第817話赤駒が 足掻き速ければ 雲居にも

赤駒が 足掻き速ければ 雲居にも 隠り行かむぞ 袖まけ我妹

                       (巻11-2510)

こもりくの 豊泊瀬道は 常滑の かしこき道ぞ 汝が心ゆめ

                       (巻11-2511)

※こもりくの:「泊瀬」の枕詞。

味酒の みむろの山に 立つ月の 見が欲し君が 馬の音ぞする

                       (巻11-2512)

※味酒の:「みもろ」の枕詞。

※みもろの山:三輪山。「みもろ」は神の籠る土の盛り上がった場所。


赤駒は、駆けるのが、とにかく速い。

雲のかなたに、あっという間に隠れてしまうほどに。

だから、私はその赤駒に乗ってお前の家に駆けて行く。

家についたら、すぐに袖を巻いて愛し合おう。


山深い泊瀬の道は、いつもつるつると滑りやすく恐ろしいのです。

あなたは、そんなに焦らず、油断しないでいらしてください。


三輪山に昇る月のように、お逢いしたくて仕方がなかった貴方の馬の足音が聞こえて来ました。

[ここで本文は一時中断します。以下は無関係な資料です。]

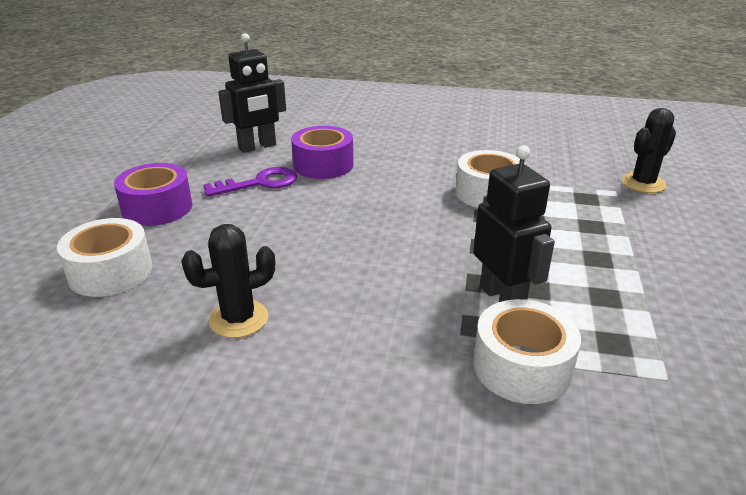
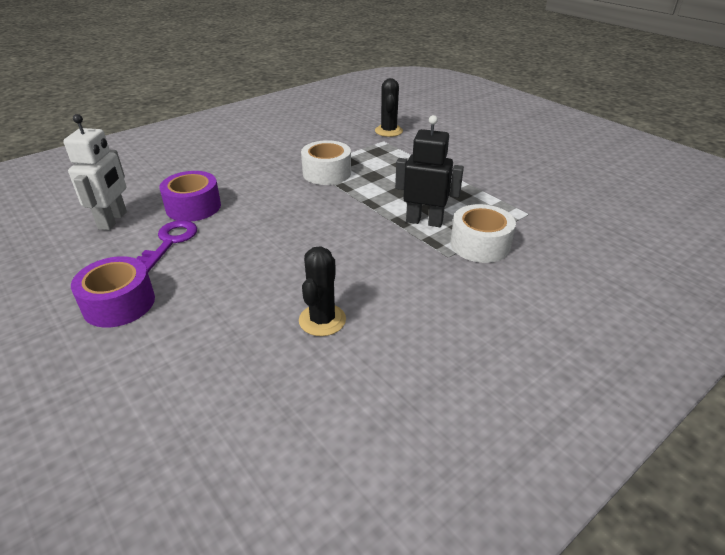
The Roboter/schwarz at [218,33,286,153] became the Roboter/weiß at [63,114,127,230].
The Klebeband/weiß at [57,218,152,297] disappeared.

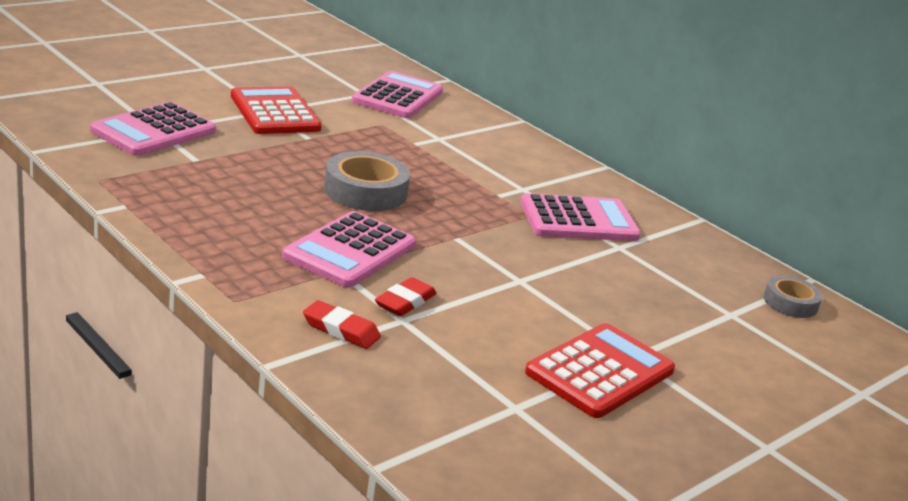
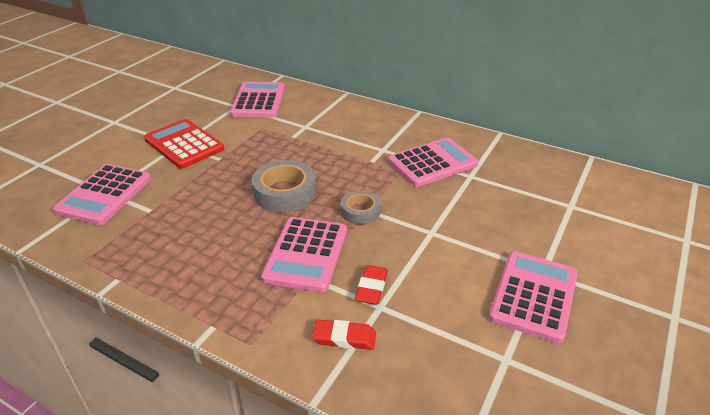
The Klebeband/grau moved from [763,275,822,318] to [341,191,381,224].
The Taschenrechner/rot at [525,323,675,418] became the Taschenrechner/rosa at [489,251,578,343].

足の速い赤駒に乗り、とにかく愛する女の所に早く行って、共寝をしたい男に対して、女は山道は滑りやすいから本当に気をつけてと返す。

そして、とうとう、安全に到着したのか、馬の足音が聞こえて来た。


特に、女が男の途中の事故を心配する歌が、効いている。

それがあって、最後の歌の安堵感が生きて来る。